Defining the causes of the U.S. armed intervention in Soviet Russia in mid-1918, the authors note that Wilson was against any interference in Russia’s internal affairs. U.S. troops landed in Russia’s North and Siberia under British and French pressure. The aim of the American intervention was to restore the Eastern Front, protect the property of the United States and its allies in Russia, stabilize the “democratic regimes” where it existed and transport the Czech Legion to France. But only the latter was successful, the authors stress.

Analyzing Wilson’s actions to resolve the “Russian problem” during the Paris Peace Conference in spring 1919, the scholars point to the President’s initiatives aimed at halting hostilities and normalizing the situation in Russia. Initially, Wilson made a proposal to hold talks between the Bolsheviks and the anti-Bolshevik governments of Kolchak, Denikin and some others on the Prince Islands under Entente mediation. Only the Bolsheviks accepted the proposal. But the flop of the peace talks initiative did not stop Wilson – he sent an American envoy, William Bullitt, on a special mission to Moscow. Bullitt met with Bolshevik leaders but they failed to come to any agreement. The authors explain the fiasco of Wilson’s peace initiatives by the fact that the alignment of forces in Russia had by then radically changed in favor of the Bolsheviks. By 1920, Davis and Trani write, Wilson did not have any illusion that the Bolshevik regime could be reformed. The Entente powers had fully realized the logic of developments in Russia and started curtailing the intervention and evacuating their troops. The Unites States was no exception. When the troops of Admiral Kolchak — Washington’s last hope — were routed and the Admiral was shot by his executioners, the Wilson Administration’s illusions about restoring democratic government in Russia vanished completely. As a result, America had taken the course of refusing to recognize Soviet power under any circumstances. It was against this scenario that, on August 9, 1920, a note by State Secretary Bainbridge Colby was issued; and that note, in the authors’ view, was the starting point of the “First Cold War”. A diplomatic quarantine was actually imposed on Bolshevik Russia and political technologies that would later become inalienable attributes of the Cold War were put in motion.
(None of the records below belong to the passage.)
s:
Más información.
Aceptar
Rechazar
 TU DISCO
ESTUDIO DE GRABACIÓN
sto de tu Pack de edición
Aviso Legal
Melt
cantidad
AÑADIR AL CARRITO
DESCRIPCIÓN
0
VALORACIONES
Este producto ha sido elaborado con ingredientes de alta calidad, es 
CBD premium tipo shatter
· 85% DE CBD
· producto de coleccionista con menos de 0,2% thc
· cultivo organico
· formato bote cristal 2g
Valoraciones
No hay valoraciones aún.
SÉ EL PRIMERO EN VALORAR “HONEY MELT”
But the U.S. refusal to recognize the Soviet Union diplomatically is not the only reason for calling the American-Russian relations of that period the “First Cold War”. Wilson’s and his associates’ firm belief that a spreading Bolshevik influence posed a danger, and Washington’s desire to contain the Bolshevik ideas within the boundaries of one country pointed to a major cooling in American-Russian relations. It is quite safe to say that a confrontation between two systems with different economic, social and political setups began.
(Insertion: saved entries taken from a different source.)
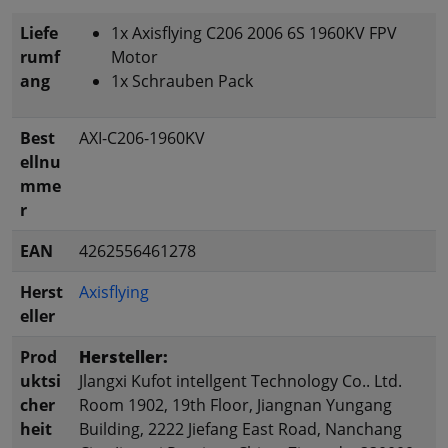
Liefe
1x Axisflying C206 2006 6S 1960KV FPV
rumf
Motor
ang
1x Schrauben Pack
Best
AXI-C206-1960KV
ellnu
mme
r
EAN
4262556461278
Herst
Axisflying
eller
Prod
Hersteller:
uktsi
Jlangxi Kufot intellgent Technology Co.. Ltd.
cher
Room 1902, 19th Floor, Jiangnan Yungang
heit
Building, 2222 Jiefang East Road, Nanchang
Subsequent Republican administrations followed the course of isolating the Soviet Union. It was as late as 1933 that President Roosevelt finally recognized the Soviet Union. The authors are inclined to believe that Wilson’s “Soviet policy” had a powerful impact on the shaping of the Truman Administration’s course.

Drawing an analogy between the American-Soviet relations of the 1920s and those of the second half of the 20th century, the authors do not take into account the specifics of the international situation and Russia’s home affairs. When the Versailles system of international relations was taking shape in the early 1920s, the world was multi-polar and Soviet Russia’s leaders adhered to an extreme radical idea – the idea of world revolution. But after World War II a bipolar model of international relations had formed and both superpowers started pursuing imperial foreign policies, rivaling for spheres of world influence. Correspondingly, in the 1920s Wilson merely sought to isolate Bolshevik Russia, whereas in the late 1940s President Truman launched a struggle against the Soviet Union for world hegemony. It is different end goals that comprise a major distinction between Davis’ and Trani’s “First Cold War” and the commonly known Cold War.

Despite its minor drawbacks, Davis’ and Trani’s book will undoubtedly evoke a lively reader response and will find a prominent place among publications dealing with the dramatic events of the first decades of the 20th century.